Elder Abuse – Sexual Assault
Separate and distinct from civil penalties for sexual elder abuse, most, if not all states, make it a separate crime to commit a sexual assault and battery on an elder which is usually defined as any person over 60 years of age.
According to a CNN study published on February 17, 2017 on sexual elder abuse, nearly 300 nursing homes were officially cited for failing to adequately protect long term care residents from sexual abuse between the years 2010 and 2015. The report states that the federal government has cited more than 1,000 long term care facilities for failing to prevent alleged cases of sexual abuse. Ironically, the sexual elder abuse report was published just one day before President Trump’s State of the Union speech proposing massive spending cuts in federal programs that will adversely impact the poor and the elderly.
According to the National Institute of Justice (NIJ), sexual abuse is one of the least studied aspects of elder abuse. Based on one sponsored study, “Forensic Markers in Elder Female Sexual Abuse Cases,” the study suggests that the older the victim, the less likely the offender will be formally charged with the crime, unless it can be shown that the elder has physical signs of trauma, such the presence of sexually transmitted diseases, vaginal infections, anal bleeding, bruising around the breasts and genital area, and torn or bloodied undergarments.
Prosecuting Sexual Assault Cases
Different Types Of Statutes
These types of criminal statutes provide prosecutors with independent discretion on whether to charge the crime as a felony or misdemeanor. Misdemeanors are crimes punishable by incarceration for up to one year. A felony however, is punishable by incarceration in excess of one year. Those convicted of a felony must serve the time in state prison.
Decision To File Elder Abuse Charges
The prosecutor bases the determination on whether to file criminal charges based on the specific circumstances of the case and is usually predicated on whether the prosecutor has a good faith belief there is a significant chance of obtaining a conviction in the case.
The determination on whether to charge the crime is multifactorial and includes among other things, whether the elder victim is credible, makes a good witness and is able to recall the events with reasonable specificity.

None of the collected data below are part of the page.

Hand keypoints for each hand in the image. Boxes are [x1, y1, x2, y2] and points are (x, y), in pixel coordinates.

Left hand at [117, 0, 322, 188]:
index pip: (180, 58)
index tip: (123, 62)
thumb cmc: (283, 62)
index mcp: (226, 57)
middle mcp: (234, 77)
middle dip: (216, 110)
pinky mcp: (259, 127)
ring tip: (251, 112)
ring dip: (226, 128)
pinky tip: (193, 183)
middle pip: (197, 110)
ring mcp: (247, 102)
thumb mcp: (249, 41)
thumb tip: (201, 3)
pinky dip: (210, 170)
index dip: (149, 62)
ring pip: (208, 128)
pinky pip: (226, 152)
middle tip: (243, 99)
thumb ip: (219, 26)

The later issue can be particularly challenging if the victim is suffering from dementia or other forms of memory loss. Others filing factors in the determination in whether to file criminal charges focus on the defendants profile, occupation and whether the accused has a criminal history of sexual assault or violence. The prosecutor will of course want to show, as in most criminal cases, that there was motive and opportunity to commit the crime.
Other then the ability to accurately recall the event, another determining factor in prosecuting elder sexual assault crimes is whether the victim, at the time of the sexual assault, was mentally or physically incapacitated. If so, this is considered a serious aggravating factor.
Specifically, if the sexual battery involved an elderly victim who did not have mental capacity or was unable to physically resist or be conscious of what was happening at the time of the assault, the case will usually be charged as a felony with significant enhanced penalties. The emphasis on the criminal investigation and prosecution in these types of cases will focus on the available physical evidence and whether the defendant had the opportunity to commit the crime.
Notwithstanding whether the defendant is charged with a misdemeanor or a felony, the prosecutor must, as a matter of legal proof, convince a jury that the crime had been committed beyond any reasonable doubt. This requires that each and every element of the crime be sufficiently proved based on this heightened standard.
What Prosecutors Need To Prove
Touched an intimate part of the victim in which the victim did not consent to the touching (or that the consent was under duress) and that the touching was done for the sexual arousal and/or gratification of the accused.
In California for example, should the sexual elder abuser be convicted of a misdemeanor, the penalties are:
Misdemeanor probation, otherwise known as “summary” probation;
Up to 6 months in County Jail;
Up to $2,000 in fines ($3,000 if the accuser is your employee);
Registration as a Sex Offender;
Successful completion of a Batterer’s Class, or
If convicted of felony sexual assault the following penalties:
Formal probation involving a probation officer;
2-4 years in a California state prison;
Up to $10,000 in fines;
Registration as a “Sex Offender”
Finally, most state elder abuse laws also include substantial penalty-enhancers depending on the age of the elder and the degree and frequency of physical abuse committed against the elder victim.
A Bleak Picture
Sadly, the elder sexual abuse problem is only going to get worse as the elderly population is slated to double between 2010 and 2050, while the funds to protect the poor and elderly decline.